▶ **Goals**
• 1. Reproduce the passage in the lawn aeration text below, starting with "Like any home" and going on through "largest turf producer.", keeping every word and mark as it appears.
• 2. Answer these questions using the lawn aeration text below:
(a) When is it best to aerate a lawn, in relation to adding lawn feed?
(b) Which type of aeration is generally considered the most effective?
(c) How does hollow tine aeration take small plugs from the lawn?

▶ **Excerpt to read**
====

Like any home space, every now and then your lawn needs a clear-out to dust off the cobwebs and keep its functions in top shape. Lawn aeration is crucial for healthy garden grass, as it allows air, water, and other nutrients to easily penetrate built-up grass and lawn thatch. When you aerate your lawn, you are essentially helping your lawn ‘breathe’, and to ensure that a good amount of oxygen and nutrients find their way into the soil, it is best to aerate your lawn before adding lawn feed.
To get the very best from your lawn all year round, it is important to aerate the soil. For a newcomer to the world of gardening, this can seem like a complex task that has many questions. How do you aerate a lawn? What are the best aeration methods? How do you hollow tine a lawn? Find out why, when and how in this article from Britain’s largest turf producer.
To get the very best from your lawn all year round it’s important to aerate the soil, and the most effective type of aeration is generally considered to be hollow tine. Hollow tine lawn aeration is the process of taking small plugs from the lawn by actively extracting the compacted soil through tubes that are driven into the turf. This allows air, water and fertiliser to penetrate the root zone.
Read on to find out how to aerate your lawn with TurfOnline today.
What does “aerate” mean and why is it necessary?

====

▶ **Stored data**
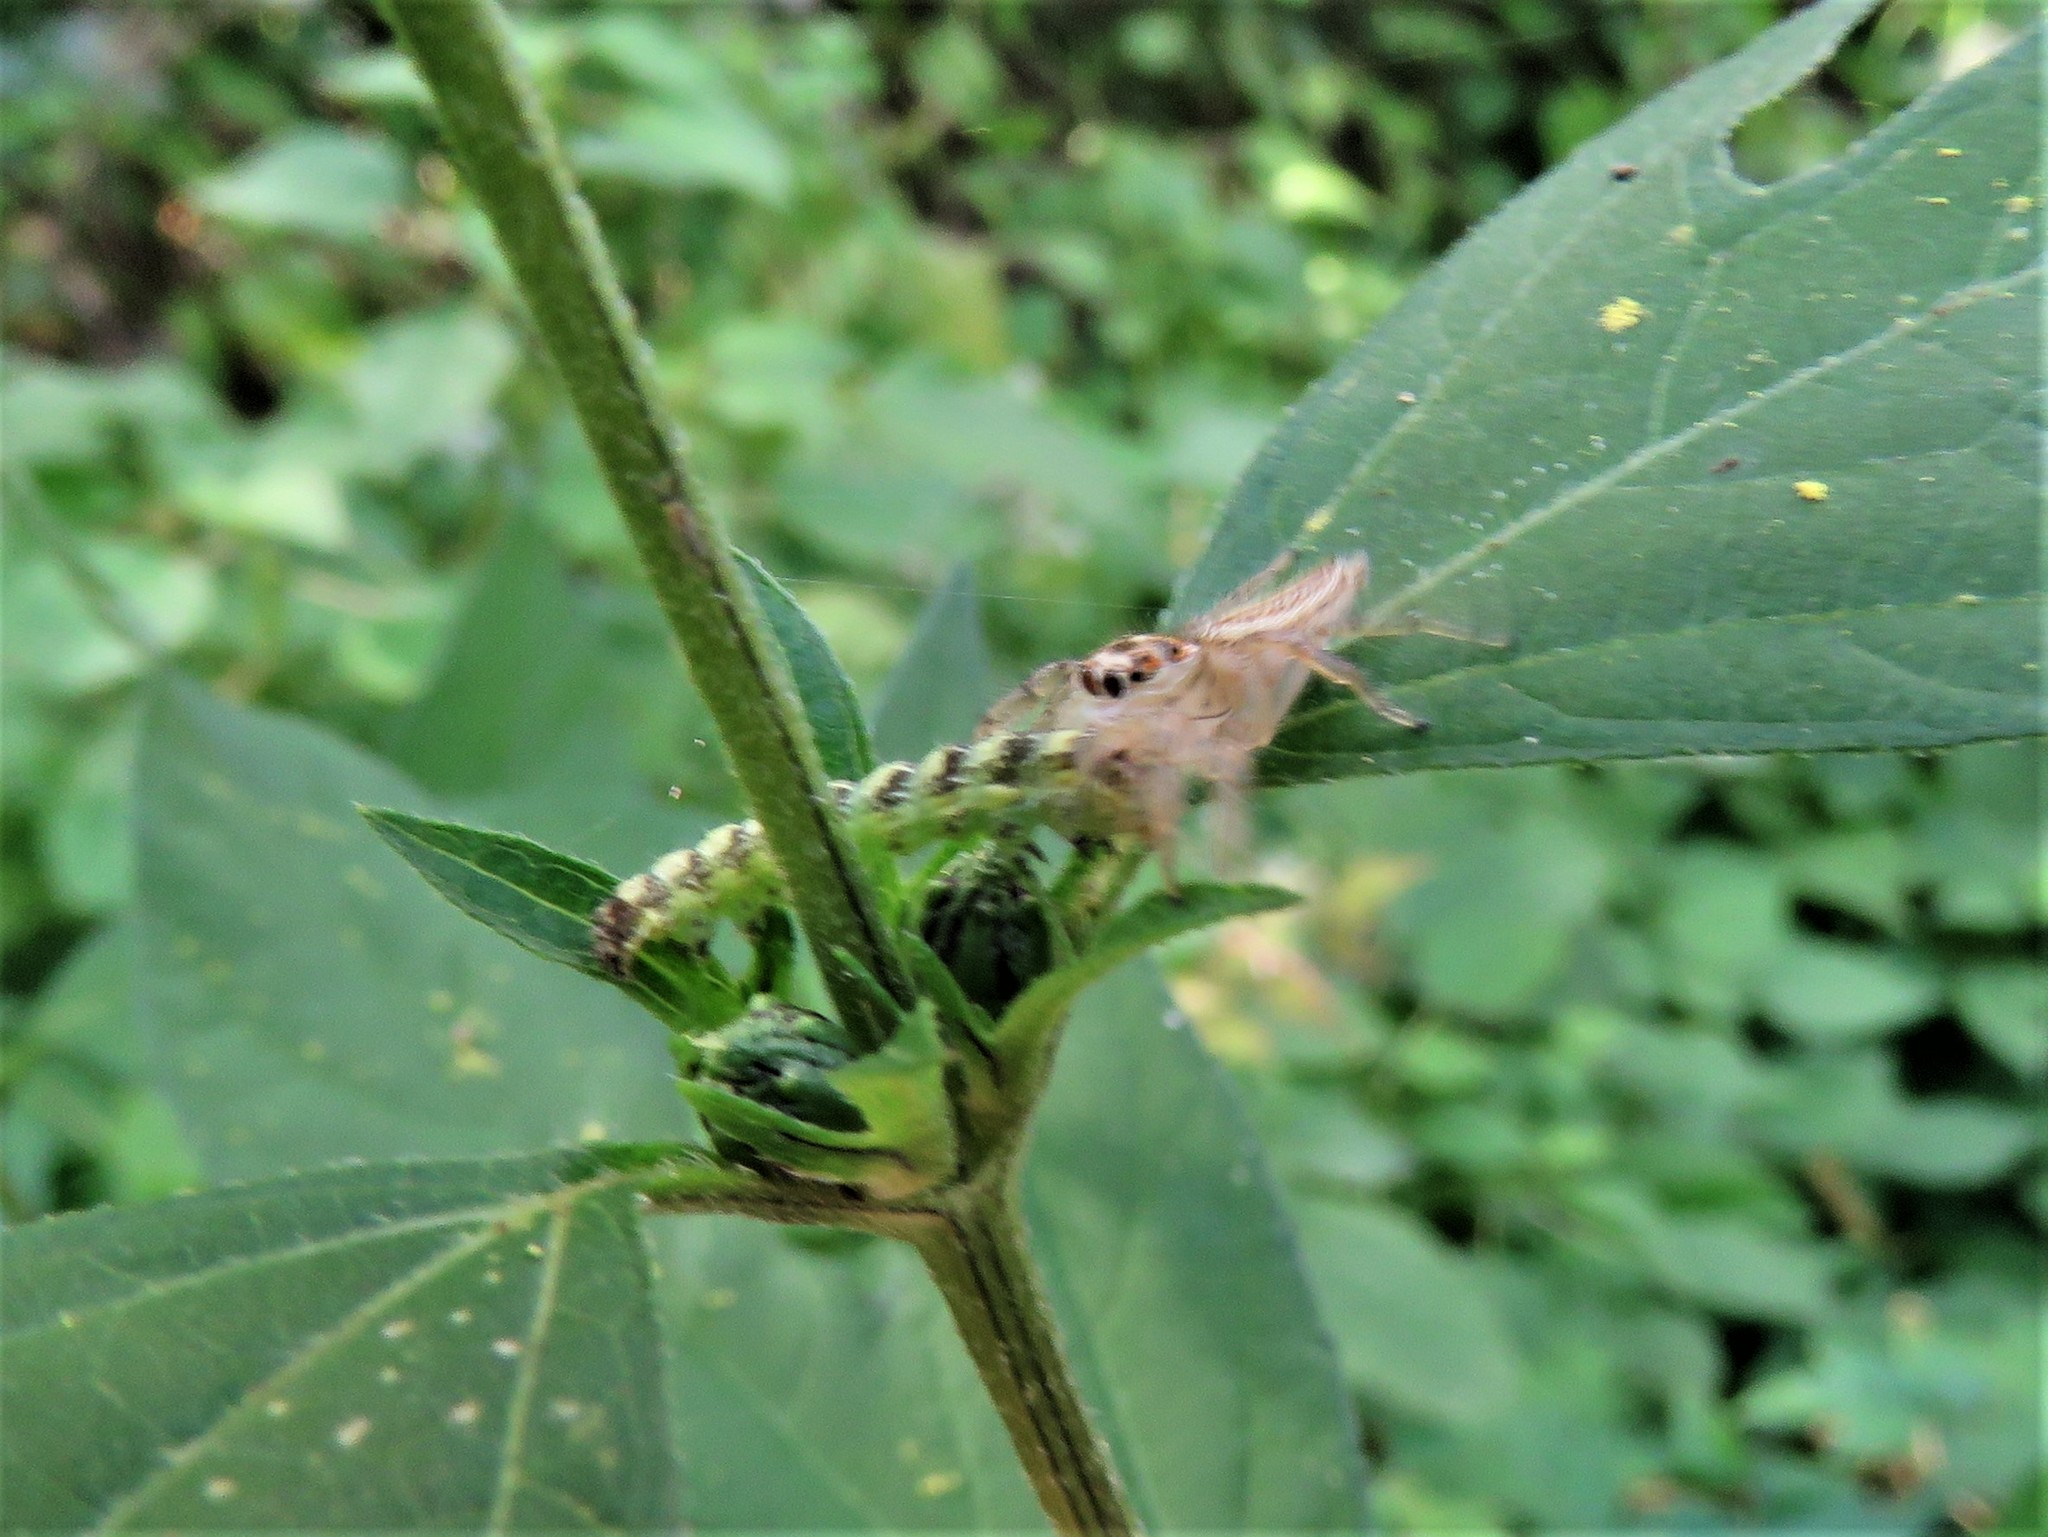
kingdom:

====

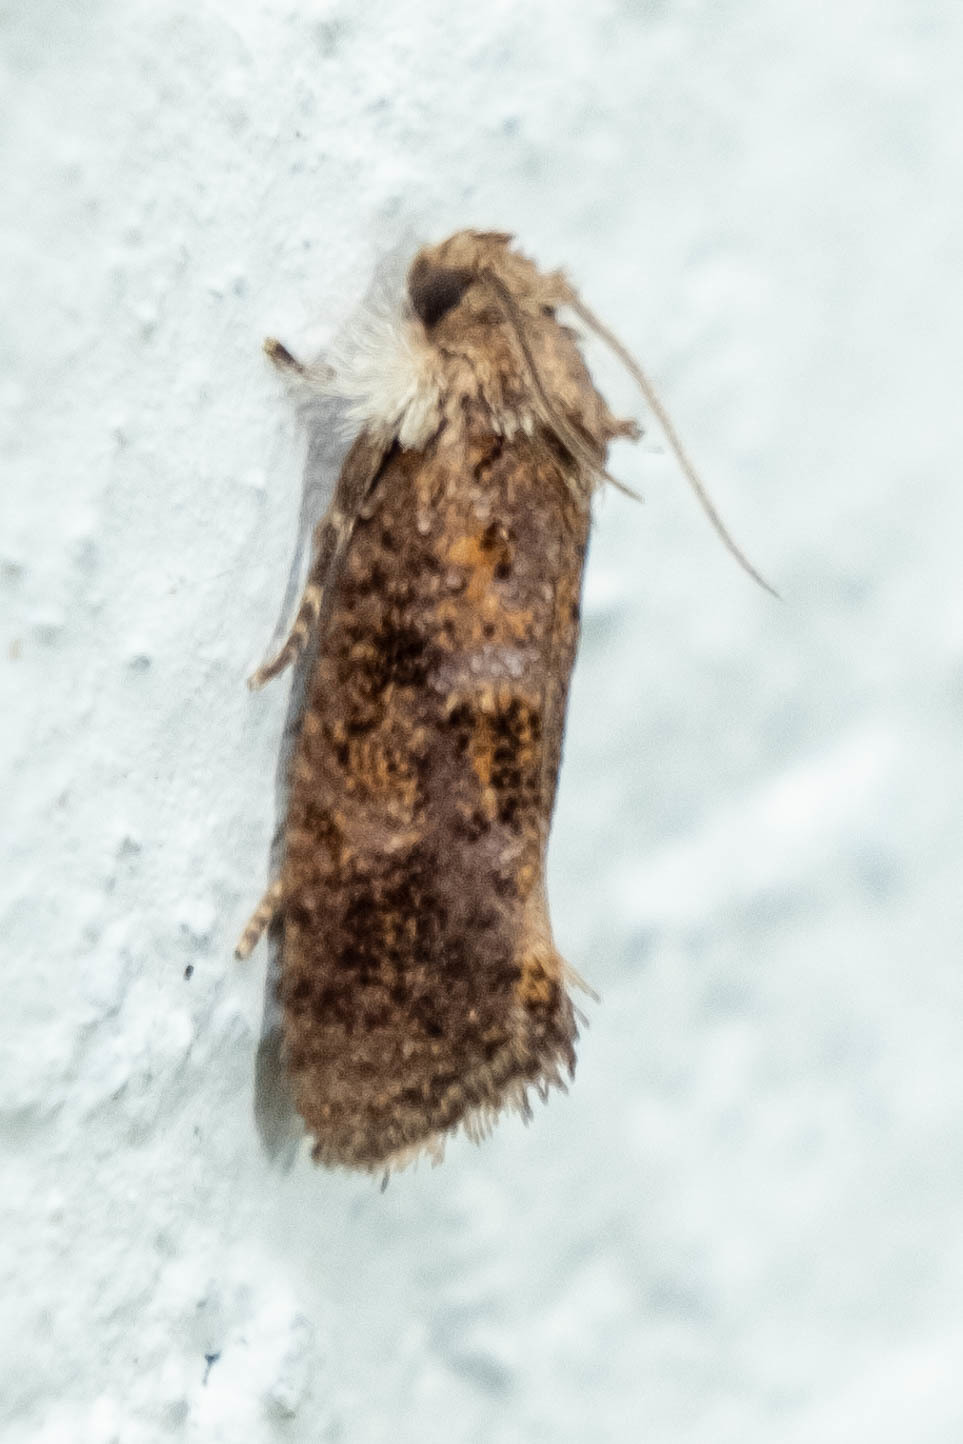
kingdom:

====

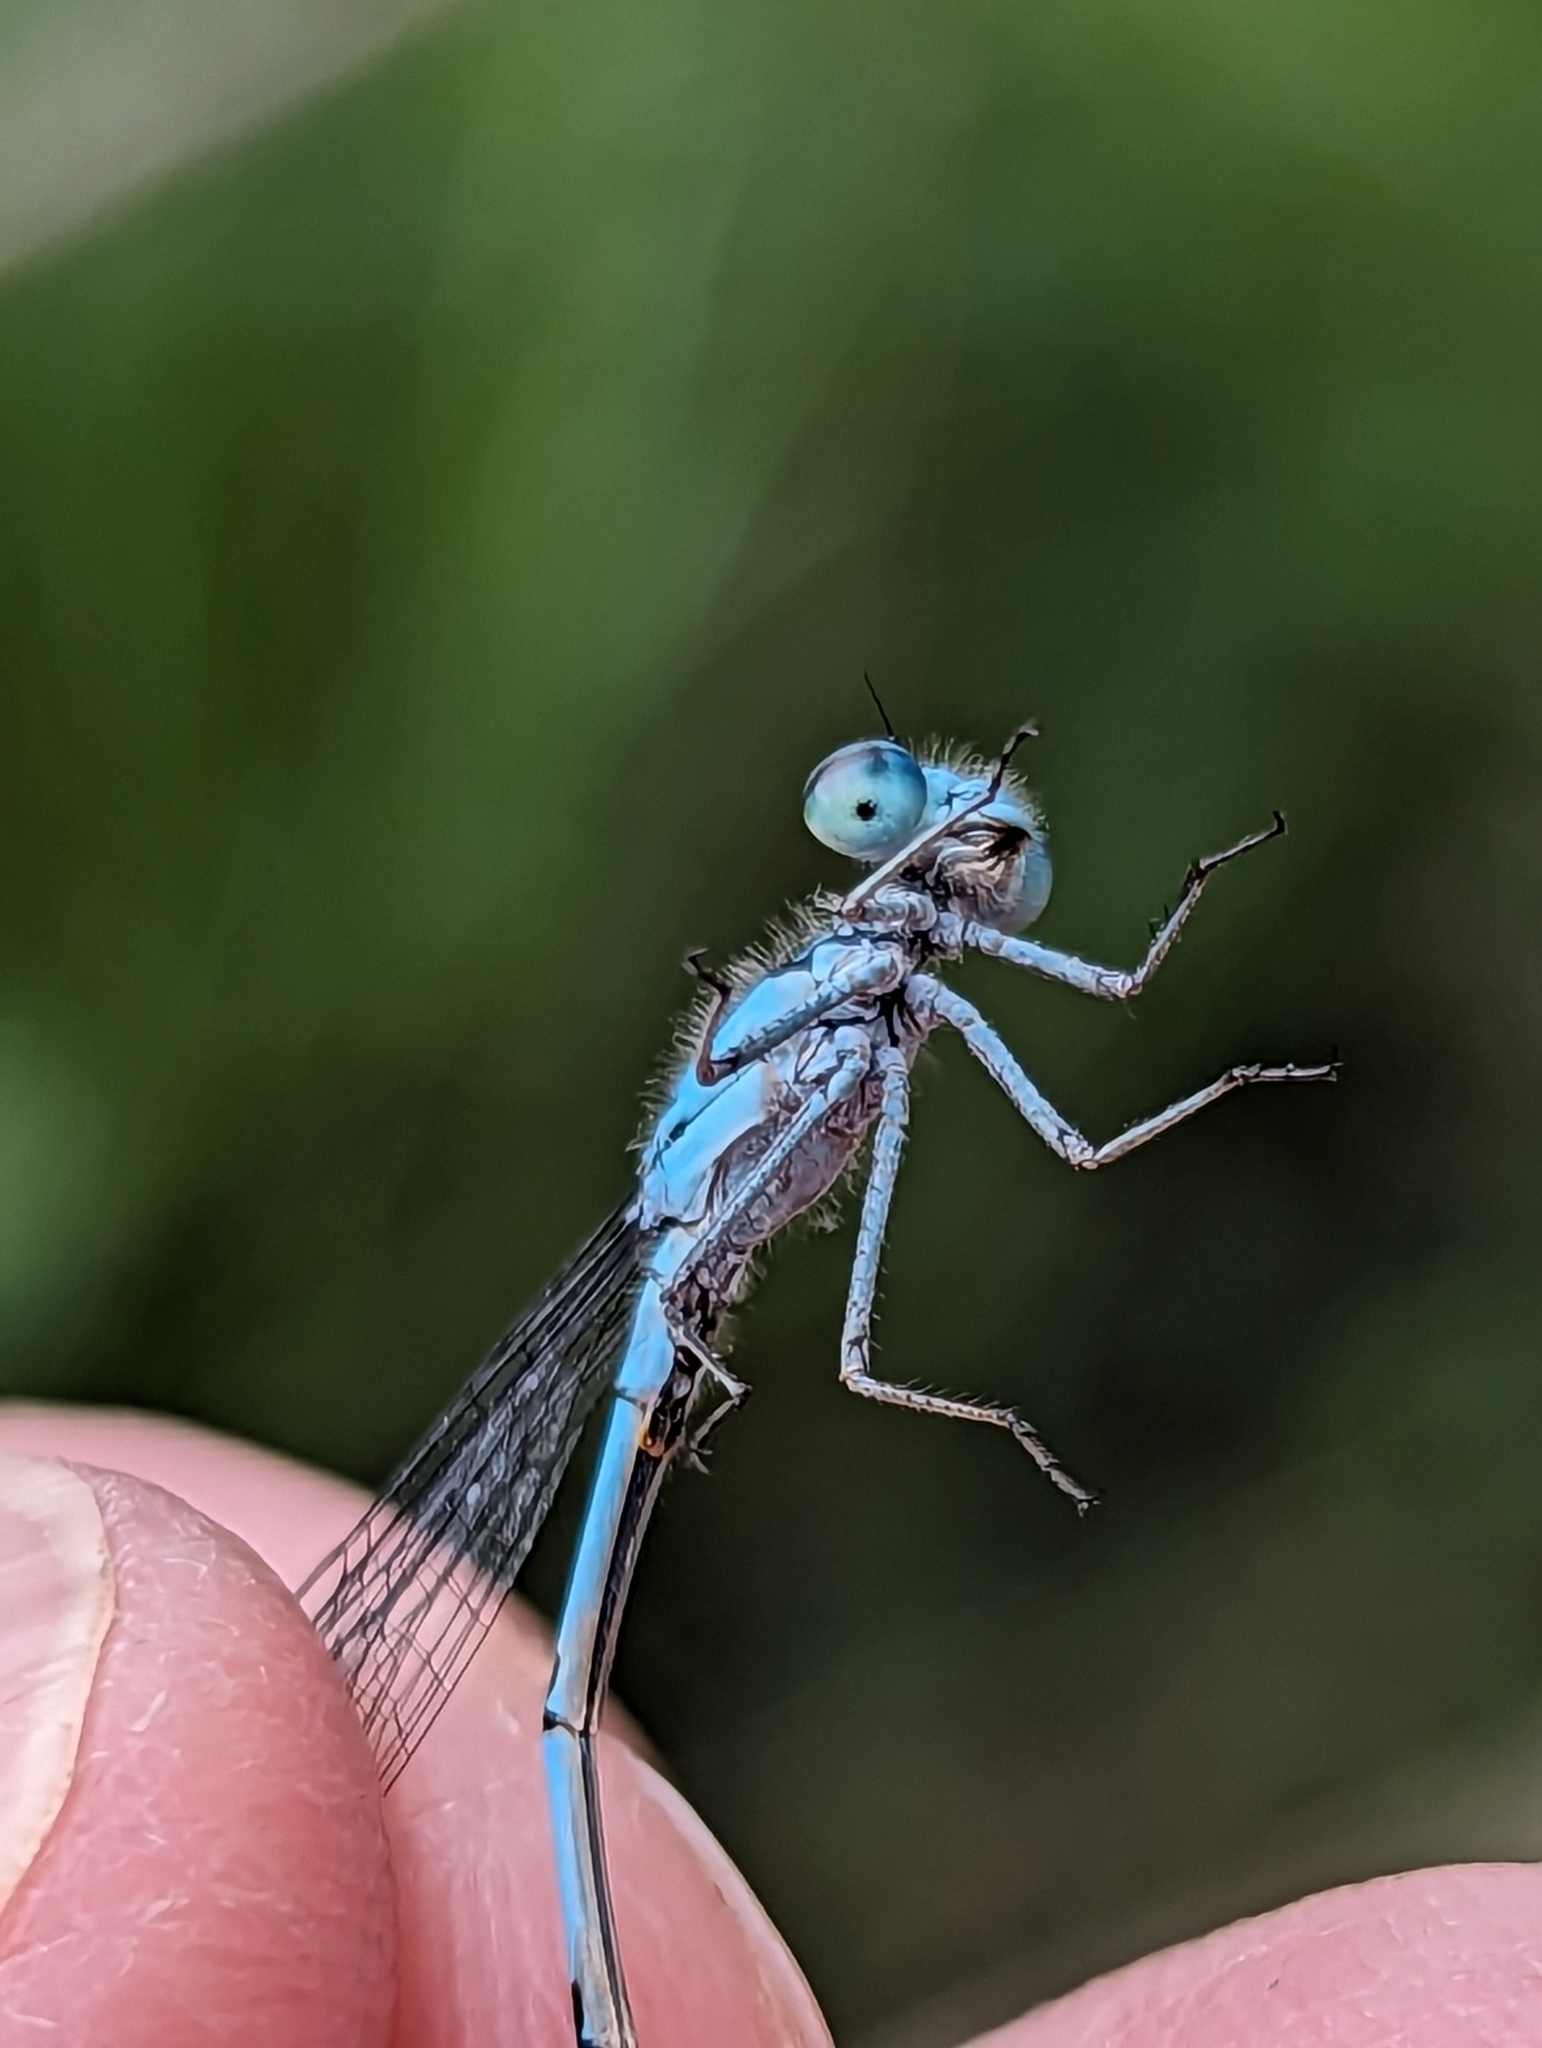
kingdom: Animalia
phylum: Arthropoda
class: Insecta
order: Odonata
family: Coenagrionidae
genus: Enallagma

====

▶ **Answers for this exercise**
• 1.
Like any home space, every now and then your lawn needs a clear-out to dust off the cobwebs and keep its functions in top shape. Lawn aeration is crucial for healthy garden grass, as it allows air, water, and other nutrients to easily penetrate built-up grass and lawn thatch. When you aerate your lawn, you are essentially helping your lawn ‘breathe’, and to ensure that a good amount of oxygen and nutrients find their way into the soil, it is best to aerate your lawn before adding lawn feed.
To get the very best from your lawn all year round, it is important to aerate the soil. For a newcomer to the world of gardening, this can seem like a complex task that has many questions. How do you aerate a lawn? What are the best aeration methods? How do you hollow tine a lawn? Find out why, when and how in this article from Britain’s largest turf producer.

• 2.
(a) Before adding lawn feed.
(b) Hollow tine aeration.
(c) By extracting the compacted soil through tubes that are driven into the turf.